András Schiff: Brahms erfrischend entschlackt
András Schiff: Brahms erfrischend entschlackt
Oft tut Entschlackung gut. Auch und gerade in der Musik. Ein gelungenes Beispiel sind die jetzt veröffentlichten Klavierkonzerte von Johannes Brahms mit András Schiff und dem Orchestra of the Age of Enlightenment (OAE). Im Booklet-Text zu seiner Neuaufnahme der beiden Klavierkonzerte schreibt Schiff: Statt „schwerfällig, grob, dick und laut“, ist diese Musik nämlich „durchsichtig und feinfühlig, dynamisch äußerst differenziert und schattiert“. Und Schiff liefert auch gleich den Beweis dafür ganz im Originalklang-Stil.
Von einem um 1859 entstandenen Blüthner-Flügel aus dirigiert er das englische Orchestra of the Age of Enlightenment, das nicht nur auf Instrumenten des 19. Jahrhunderts spielt. Die Firma Blüthner spielte damals in der ersten Liga der Klavierbauer. Ein Instrument, das nicht so wuchtig daherkommt wie moderne Flügel. Passend zu den damaligen Aufführungs-Gepflogenheiten wurde die Besetzung jetzt vom längst etablierten großsinfonischen Apparat auf etwa 50 Musiker festgelegt. Auch Skeptiker werden erstaunt sein und nicht unbedingt etwas vermissen.
Transparenz und ein Reichtum an Gesten und Farben werden plötzlich sehr offenbar. So erfrischend entschlackt jetzt diese beiden urromantischen Konzerte daherkommen, so fehlt es ihnen keineswegs an Körper und Geist, an Tiefe und Seele. Das dürfte auch Schiffs Gespür für den richtigen Flügel geschuldet sein, der trotz seines historischen Klangs eine Fülle und Wärme aufweist. Brahms mal anders und richtig gut dank Schiff und Orchester.

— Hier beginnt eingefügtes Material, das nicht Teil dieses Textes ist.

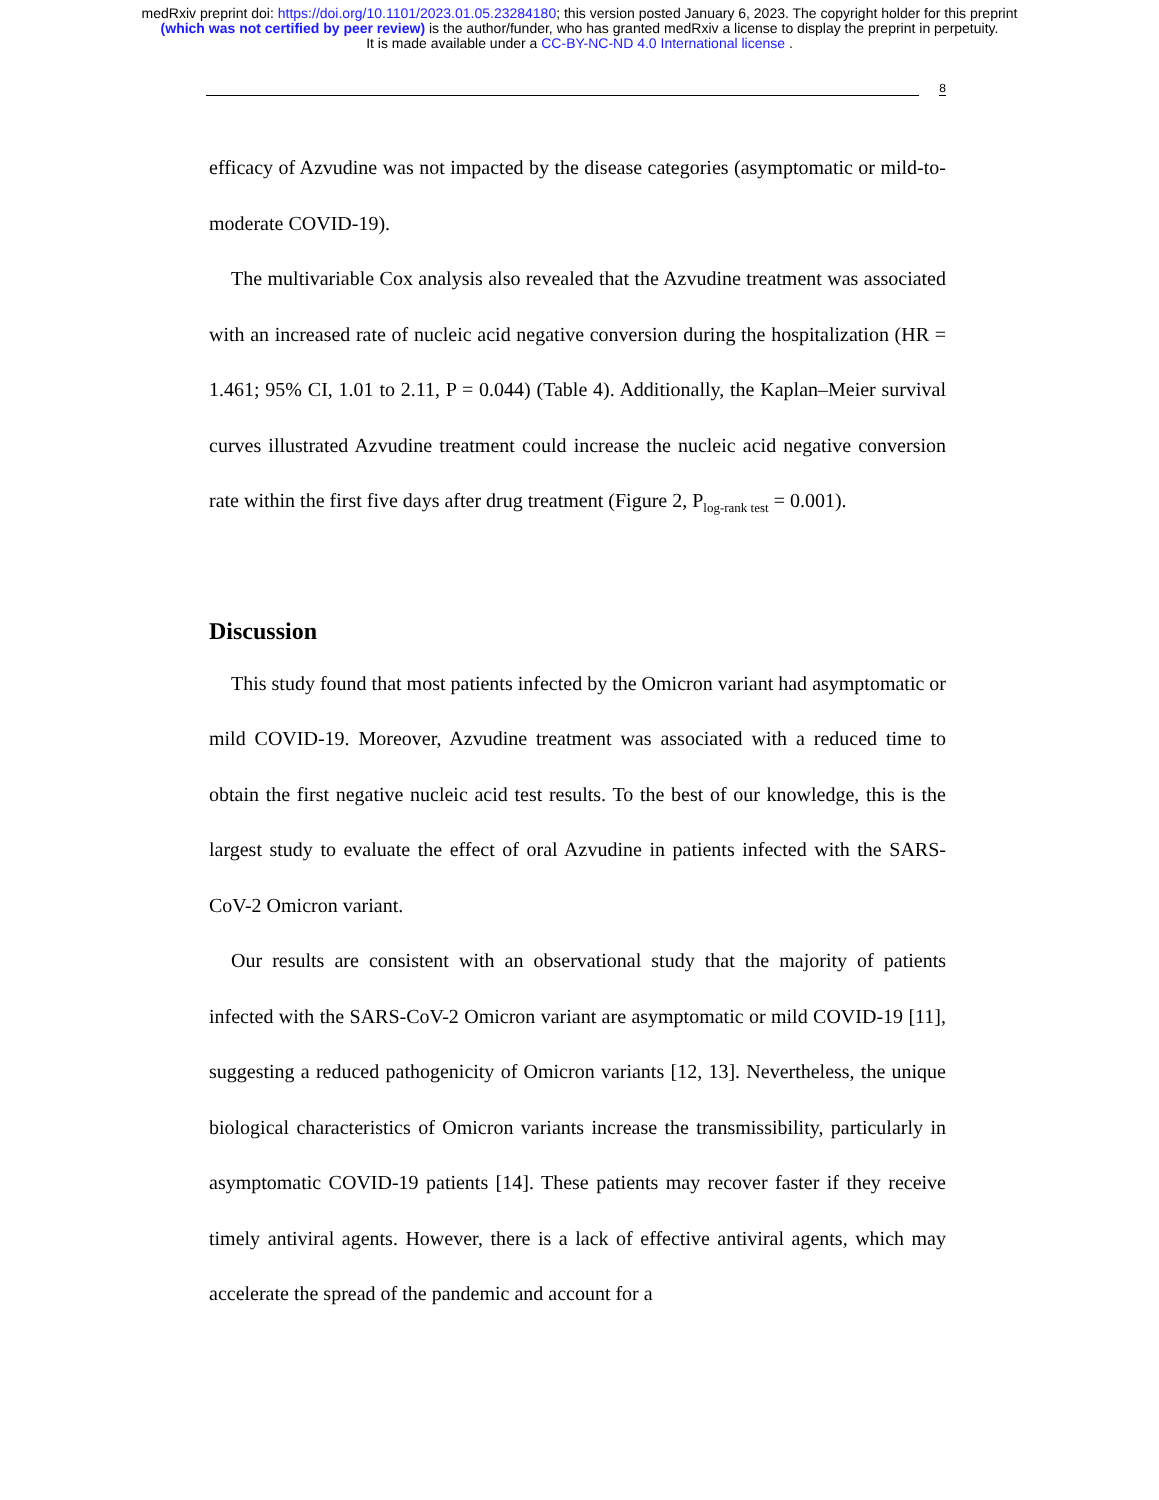medRxiv preprint doi: https://doi.org/10.1101/2023.01.05.23284180; this version posted January 6, 2023. The copyright holder for this preprint
(which was not certified by peer review) is the author/funder, who has granted medRxiv a license to display the preprint in perpetuity.
It is made available under a CC-BY-NC-ND 4.0 International license .
8
efficacy of Azvudine was not impacted by the disease categories (asymptomatic or mild-to-moderate COVID-19).
The multivariable Cox analysis also revealed that the Azvudine treatment was associated with an increased rate of nucleic acid negative conversion during the hospitalization (HR = 1.461; 95% CI, 1.01 to 2.11, P = 0.044) (Table 4). Additionally, the Kaplan–Meier survival curves illustrated Azvudine treatment could increase the nucleic acid negative conversion rate within the first five days after drug treatment (Figure 2, P<sub>log-rank test</sub> = 0.001).
Discussion
This study found that most patients infected by the Omicron variant had asymptomatic or mild COVID-19. Moreover, Azvudine treatment was associated with a reduced time to obtain the first negative nucleic acid test results. To the best of our knowledge, this is the largest study to evaluate the effect of oral Azvudine in patients infected with the SARS-CoV-2 Omicron variant.
Our results are consistent with an observational study that the majority of patients infected with the SARS-CoV-2 Omicron variant are asymptomatic or mild COVID-19 [11], suggesting a reduced pathogenicity of Omicron variants [12, 13]. Nevertheless, the unique biological characteristics of Omicron variants increase the transmissibility, particularly in asymptomatic COVID-19 patients [14]. These patients may recover faster if they receive timely antiviral agents. However, there is a lack of effective antiviral agents, which may accelerate the spread of the pandemic and account for a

Bisher hat sich András Schiff vor allem als herausragender Interpret von Bach, Mozart, Beethoven und Bartók einen Namen gemacht. Weniger bekannt ist sein besonderes Faible für Brahms. Dabei reicht seine innige Beziehung zu Brahms᾿ Musik zurück bis in seine Kindheit: „Ich war damals etwa zehn Jahre alt und konnte keine Brahms-Stücke spielen, denn seine Musik ist nicht dafür gedacht, von Kindern gespielt zu werden, trotzdem war er damals mein Lieblingskomponist, insbesondere seine beiden Klavierkonzerte hatten es mir angetan. Nun im reifen Alter von 67 Jahren komme ich langsam, aber sicher zurück zu meiner ersten Liebe“, schmunzelt er. „Ich liebe Brahms immer noch so sehr wie damals.“
Die britische Presse jedenfalls lobte Schiff und das OAE in den höchsten Tönen: „Brahms´ erstes Klavierkonzert erklang dank des prägnanten Spiels des Orchesters und der charaktervollen Phrasierung von András Schiff wie neu“. Der gemeinsame Wunsch der Musiker, das Erlebnis festzuhalten, führte zu dem vorliegenden Doppelalbum, das im Dezember 2019 in London aufgenommen wurde. Ein umfangreiches CD-Booklet enthält Texte von András Schiff und Peter Gülke auf Deutsch und Englisch.
András Schiff/Orchestra of the Age of Enlightenment: „Johannes Brahms – Piano Concertos“ ist auf dem Label ECM New Series erschienen.